→ **INSTRUCTION**
Pick out each line in the items that contains the string "発生時刻" and copy those lines in full. Treat case as significant.

+--

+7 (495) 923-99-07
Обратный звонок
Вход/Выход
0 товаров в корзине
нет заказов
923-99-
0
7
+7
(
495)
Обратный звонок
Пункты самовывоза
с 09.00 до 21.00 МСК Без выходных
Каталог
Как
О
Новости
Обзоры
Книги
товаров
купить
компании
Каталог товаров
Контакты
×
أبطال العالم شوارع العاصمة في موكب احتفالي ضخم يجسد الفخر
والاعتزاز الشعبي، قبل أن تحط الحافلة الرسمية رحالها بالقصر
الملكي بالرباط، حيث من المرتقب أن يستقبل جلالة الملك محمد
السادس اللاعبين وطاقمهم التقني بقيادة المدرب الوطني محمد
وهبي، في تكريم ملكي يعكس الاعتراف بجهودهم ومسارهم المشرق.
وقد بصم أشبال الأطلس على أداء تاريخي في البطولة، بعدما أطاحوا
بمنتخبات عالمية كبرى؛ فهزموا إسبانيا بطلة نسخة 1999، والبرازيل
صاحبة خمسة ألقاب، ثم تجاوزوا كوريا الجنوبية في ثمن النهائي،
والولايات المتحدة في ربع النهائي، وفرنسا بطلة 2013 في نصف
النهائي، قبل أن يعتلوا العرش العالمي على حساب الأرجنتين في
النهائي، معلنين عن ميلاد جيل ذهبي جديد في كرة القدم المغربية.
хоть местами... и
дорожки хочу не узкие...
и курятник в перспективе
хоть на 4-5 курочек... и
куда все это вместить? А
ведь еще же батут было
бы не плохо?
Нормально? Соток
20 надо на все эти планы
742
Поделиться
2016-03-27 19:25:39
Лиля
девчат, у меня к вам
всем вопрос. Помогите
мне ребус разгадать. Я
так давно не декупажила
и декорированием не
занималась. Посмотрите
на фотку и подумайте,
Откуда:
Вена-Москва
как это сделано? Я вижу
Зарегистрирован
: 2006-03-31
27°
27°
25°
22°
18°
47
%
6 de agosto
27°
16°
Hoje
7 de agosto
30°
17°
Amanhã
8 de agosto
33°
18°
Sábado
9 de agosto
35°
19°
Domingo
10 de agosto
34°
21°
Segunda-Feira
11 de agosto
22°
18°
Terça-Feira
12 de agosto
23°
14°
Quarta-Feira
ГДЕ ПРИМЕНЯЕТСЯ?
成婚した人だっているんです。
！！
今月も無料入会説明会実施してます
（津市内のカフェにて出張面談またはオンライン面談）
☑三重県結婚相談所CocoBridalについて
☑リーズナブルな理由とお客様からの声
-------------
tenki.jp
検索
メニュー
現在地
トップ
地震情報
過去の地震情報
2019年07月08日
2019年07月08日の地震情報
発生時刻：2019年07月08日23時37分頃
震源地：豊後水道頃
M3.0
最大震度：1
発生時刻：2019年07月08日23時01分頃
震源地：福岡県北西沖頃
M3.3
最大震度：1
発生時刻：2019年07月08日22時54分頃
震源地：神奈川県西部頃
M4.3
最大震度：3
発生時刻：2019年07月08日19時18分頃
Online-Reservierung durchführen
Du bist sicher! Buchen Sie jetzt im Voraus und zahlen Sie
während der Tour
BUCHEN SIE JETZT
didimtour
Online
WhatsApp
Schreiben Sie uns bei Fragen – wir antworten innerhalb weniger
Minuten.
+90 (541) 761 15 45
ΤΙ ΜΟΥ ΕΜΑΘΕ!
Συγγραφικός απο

+--

→ **YOUR SOLUTION**
発生時刻：2019年07月08日23時37分頃
発生時刻：2019年07月08日23時01分頃
発生時刻：2019年07月08日22時54分頃
発生時刻：2019年07月08日19時18分頃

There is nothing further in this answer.